The next time you visit your clean, safe commode in the privacy of your own home, take a minute to think about how lucky you are. Seriously. Today is World Toilet Day, and despite the easy potty jokes you could easily summon, a third of the world’s population doesn’t have access to basic, clean sanitation. Never mind that heated seat you love so dearly.
The U.N., Unilever and charity WaterAid issued a joint report today with statistics about just how dire the sanitation situation is for many people, called “We Can’t Wait.” World Toilet Day has been held on Nov. 19 since 2001, and is observed in the hope of increasing awareness about how many people go without the luxury of a clean place to go.
“World Toilet Day is not just about toilet humor, or an attempt to make toilets sexy,” the founders wrote on their website, via CBS News. “World Toilet Day has a serious purpose: it aims to stimulate dialogue about sanitation and break the taboo that still surrounds this issue. In addition, it supports advocacy that highlights the profound impact of the sanitation crisis in a rigorous manner, and seeks to bring to the forefront the health and emotional consequences, as well as the economic impact of inadequate sanitation.”
There are a full 2.5 billion people who can’t do their business on sanitary toilets or latrines, and a billion of those don’t have any facilities at all — just legs to squat with and the wide open world.
Without sanitation, these practices can lead to contaminated drinking water, says the report, which is another huge issue facing much of the world’s population, as it can harm those with autoimmune disease as well as children.
Women can be especially at risk, if they have to go to the bathroom in situations where they could be more vulnerable to sexual attacks, the report says. About 526 million women have to go in the open, and spend 97 billion hours a year just trying to find a safe spot to relieve themselves.

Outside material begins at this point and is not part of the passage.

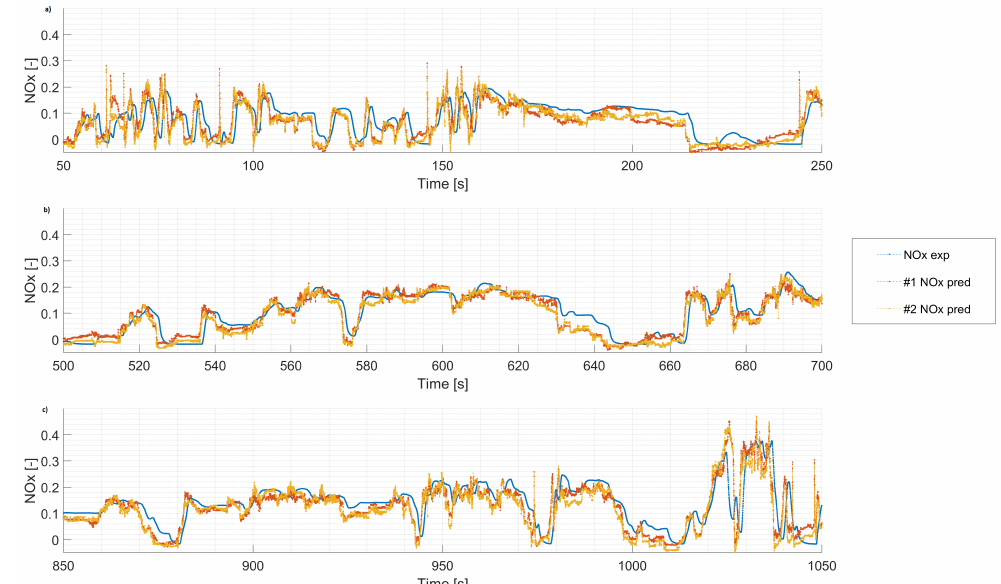
Figure 7. The NOx predicted signals for cases study #1 and #2. ( a – c ) depict three distinct 200 s-length windows of driving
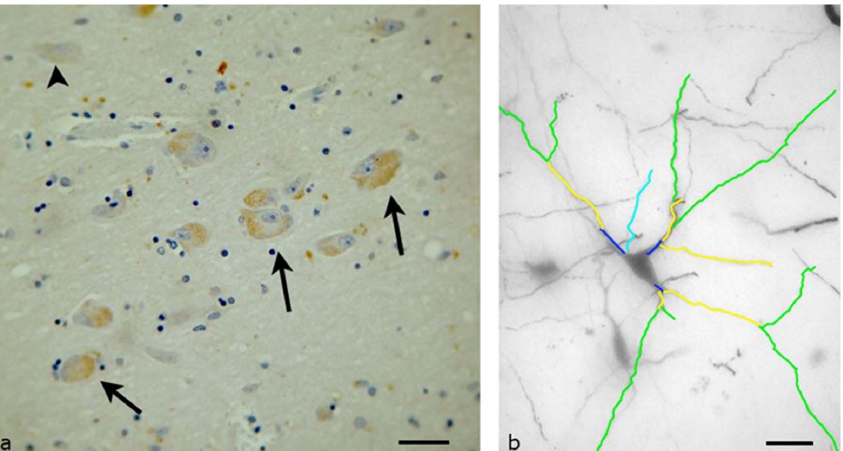
Figure 1. Lateral Hypothalamic Area of the human Hypothalamus: ( a ) Immunohistochemical staining, specific for OX1R. Small neural circuits of three to four neurons are more immunopositive (black arrow) than large, isolated neurons, which have little OX1R expression (arrow heads) (Scale bar, 25 μ m); ( b ) A Golgi-stained neuron mapped by the ImageJ program. Primary (dark blue), secondary (yellow) and tertiary (green) dendrites can be found. Light blue depicts the axon of the neuron (Scale bar, 20 μ m).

And fewer girls are likely to go to school once they reach puberty if there isn’t a safe toilet. If the school does have sanitary toilets, enrollment among girls goes up 11 percent, says U.N. Secretary-General Ban Ki-Moon Ban
“We must break the taboos and make sanitation for all a global development priority,” he said.

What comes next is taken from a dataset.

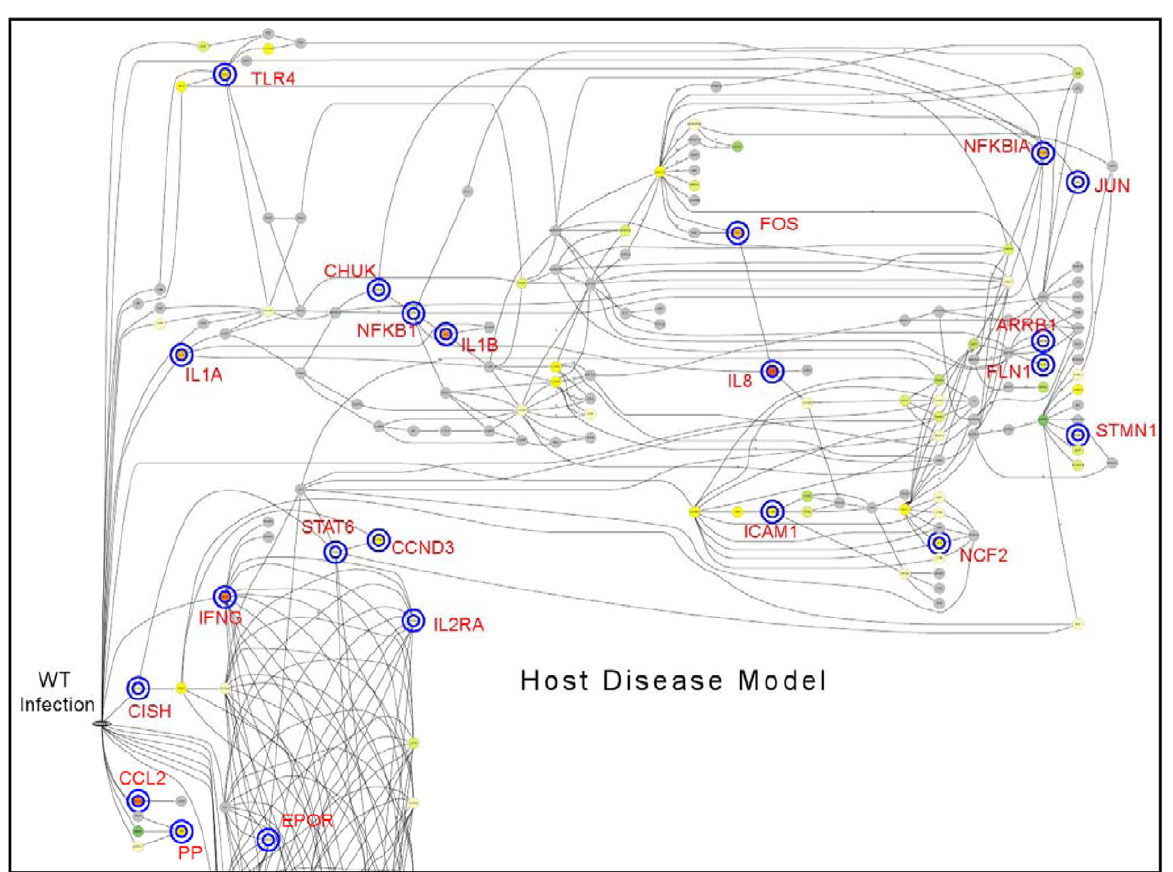
Figure 8. Dynamic Bayesian Network Disease Model of wild type S.enterica serovar Typhimurium. A host disease model was constructed by combining the network structures of the top ten scoring pathways for WT S. Typhimurium. The key mechanistic genes are labeled with their common gene names. The blue rings indicated mechanistic genes (|Bayesian z -score| . 2.24) as derived from the scoring described for the Dynamic Bayesian Gene Group Activation technique (File S1). doi:10.1371/journal.pone.0026869.g008 PLoS ONE |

The groups involved in the report suggest governments be held accountable to the promises they make about sanitation access, and called for more education about sanitation and hygiene as part of school curriculum.
“We simply cannot wait. By acting decisively we can now make a positive impact on global health, education, women’s safety, social equality and economic growth for generations to come,” the report authors wrote.